分类:
2010-11-02 17:43:12
Unlike the front-side bus, CSI is a cleanly defined, layered network fabric used to communicate between various agents. These ‘agents’ may be microprocessors, coprocessors, FPGAs, chipsets, or generally any device with a CSI port. There are five distinct layers in the CSI stack, from lowest to highest: Physical, Link, Routing, Transport and Protocol [27]. Table 1 below describes the different layers and responsibilities of each layer.
While all five layers are clearly defined, they are not all necessary. For example, the routing layer is optional in less complex systems, such as a desktop, where there are only two CSI agents (the MPU and chipset). Similarly, in situations where all CSI agents are directly connected, the transport layer is redundant, as end-to-end reliability is equivalent to link layer reliability.
CSI is defined as a variable width, point to point, packet-based interface implemented as two uni-directional links with low-voltage differential signaling. A full width CSI link is physically configured with 20 bit lanes in each direction; these bit lanes are divided into four quadrants of 5 bit lanes, as depicted in Figure 1 [25]. While most CSI links are full width, half width (2 quadrants) and quarter width (a single quadrant) options are also possible. Reduced width links will likely be used for connecting MPUs and chipset components. Additionally, some CSI ports can be bifurcated, so that they can connect to two different agents (for example, so that an I/O hub can directly connect to two different MPUs) [25]. The width of the link determines the physical unit of information transfer, or phit, which can be 5, 10 or 20 bits.
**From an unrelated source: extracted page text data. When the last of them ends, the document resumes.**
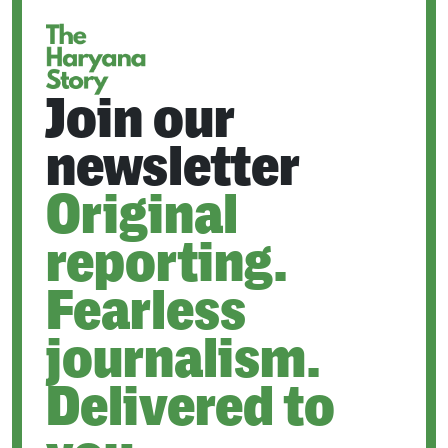
Join our
newsletter
Original
reporting.
Fearless
journalism.
Delivered to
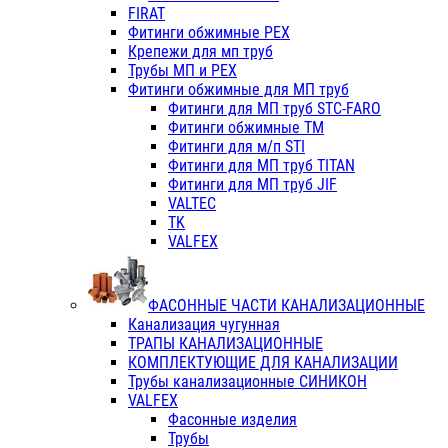
FIRAT
Фитинги обжимные PEX
Крепежи для мп труб
Трубы МП и PEX
Фитинги обжимные для МП труб
Фитинги для МП труб STC-FARO
Фитинги обжимные ТМ
Фитинги для м/п STI
Фитинги для МП труб TITAN
Фитинги для МП труб JIF
VALTEC
TK
VALFEX
ФАСОННЫЕ ЧАСТИ КАНАЛИЗАЦИОННЫЕ
Канализация чугунная
ТРАПЫ КАНАЛИЗАЦИОННЫЕ
КОМПЛЕКТУЮЩИЕ ДЛЯ КАНАЛИЗАЦИИ
Трубы канализационные СИНИКОН
VALFEX
Фасонные изделия
Трубы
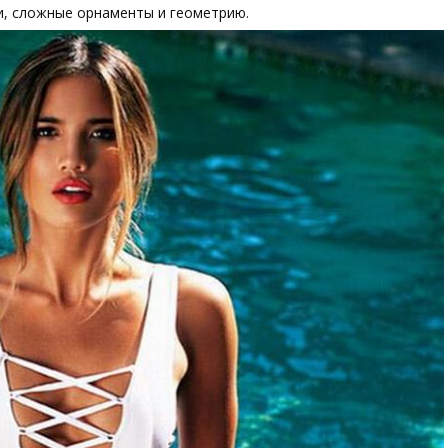
и, сложные орнаменты и геометрию.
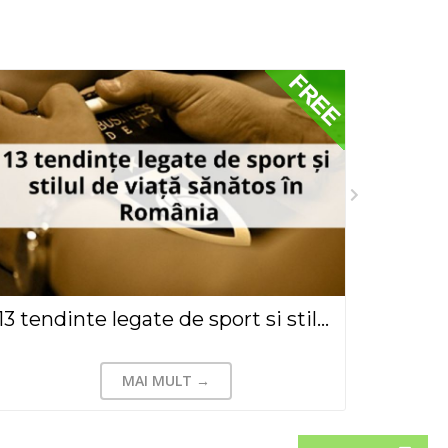
13 tendinte legate de sport si stilul de viata sanatos in Romania - 2019
MAI MULT →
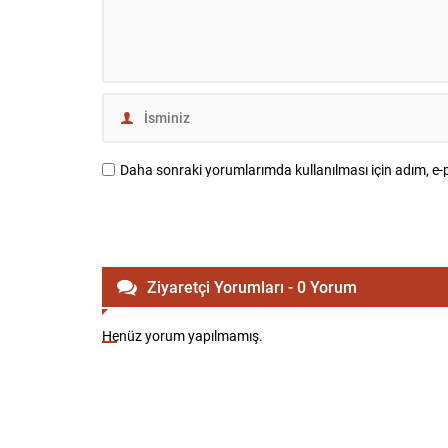
Daha sonraki yorumlarımda kullanılması için adım, e-p
Ziyaretçi Yorumları - 0 Yorum
Henüz yorum yapılmamış.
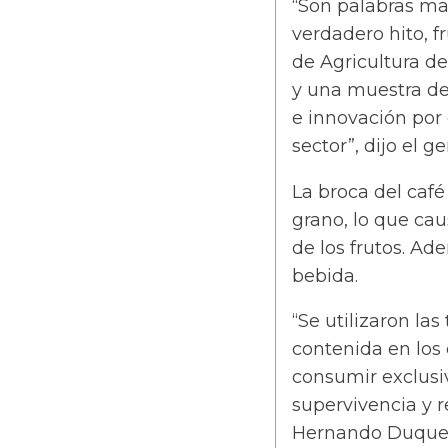
“Son palabras ma
verdadero hito, f
de Agricultura d
y una muestra de
e innovación por e
sector”, dijo el g
La broca del café
grano, lo que cau
de los frutos. Ad
bebida.
“Se utilizaron la
contenida en los
consumir exclusi
supervivencia y r
Hernando Duque 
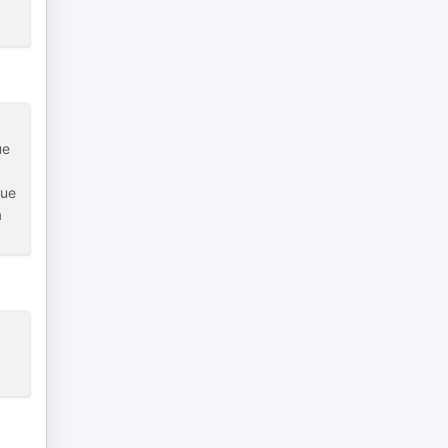
ue
que
a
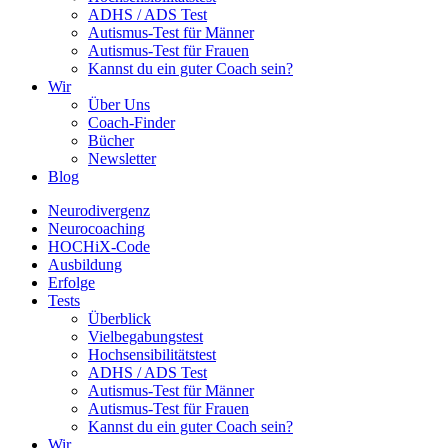
ADHS / ADS Test
Autismus-Test für Männer
Autismus-Test für Frauen
Kannst du ein guter Coach sein?
Wir
Über Uns
Coach-Finder
Bücher
Newsletter
Blog
Neurodivergenz
Neurocoaching
HOCHiX-Code
Ausbildung
Erfolge
Tests
Überblick
Vielbegabungstest
Hochsensibilitätstest
ADHS / ADS Test
Autismus-Test für Männer
Autismus-Test für Frauen
Kannst du ein guter Coach sein?
Wir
In order to accommodate various link widths (and hence phit sizes) and bit orderings, each nibble of output is muxed on-chip before being transmitted across the physical transmission pins and the inverse is done on the receive side [25]. The nibble muxing eliminates trace length mismatches which reduces skew and improves performance. To support port bifurcation efficiently, the bit lanes are swizzled to avoid excessive wire crossings which would require additional layers in motherboards. Together these two techniques permit a CSI port to reverse the pins (i.e. send output for pin 0 to pin 19, etc.), which is needed when the processor sockets are mounted on both sides of a motherboard.
CSI is largely defined in a way that does not require a particular clocking mechanism for the physical layer. This is essential to balance current latency requirements, which tend to favor parallel interfaces, against future scalability, which requires truly serial technology. Clock encoding and clock and data recovery are prerequisites for optical interconnects, which will eventually be used to overcome the limitations of copper. By specifying CSI in an expansive fashion, the architects created a protocol stack that can naturally be extended from a parallel implementation over copper to optical communication.
Initial implementations appear to use clock forwarding, probably with one clock lane per quadrant to reduce skew and enable certain power saving techniques [16] [19] [27]. While some documents reference a single clock lane for the entire link, this seems unlikely as it would require much tighter skew margins between different data lanes. This would result in more restrictive board design rules and more expensive motherboards.
When a CSI link first boots up, it goes through a handshake based physical layer calibration and training process [14] [15]. Initially, the link is treated like a collection of independent serial lanes. Then the transmitter sends several specially designed phit patterns that will determine and communicate back the intra-lane skew and detect any lane failures. This information is used to train the receiver circuitry to compensate for skew between the different lanes that may arise due to different trace lengths, and process, temperature and voltage variation. Once the link has been trained, it then begins to operate as a parallel interface, and the circuitry used for training is shut down to save power. The link and any de-skewing circuitry will also be periodically recalibrated, based on a timing counter; according to one patent this counter triggers every 1-10ms [13]. When the retraining occurs, all higher level functionality including flow control and data transmission is temporarily halted. This skew compensation enables motherboard designs with less restrictive design rules for trace length matching, which are less expensive as a result.
It appears some variants of CSI can designate data lanes as alternate clocking lanes, in case of a clock failure [16]. In that situation, the transmitter and receiver would then disable the alternate clock lane and probably that lane’s whole quadrant. The link would then re-initialize at reduced width, using the alternate clock lane for clock forwarding, albeit with reduced data bandwidth. The advantage is that clock failures are no longer fatal, and gracefully degrade service in the same manner as a data lane failure, which can be handled through virtualization techniques in the link layer.
Initial CSI implementations in Intel’s 65nm and 45nm high performance CMOS processes target 4.8-6.4GT/s operation, thus providing 12-16GB/s of bandwidth in each direction and 24-32GB/s for each link [30] [33]. Compared to the parallel P4 bus, CSI uses vastly fewer pins running at much higher data rates, which not only simplifies board routing, but also makes more CPU pins available for power and ground.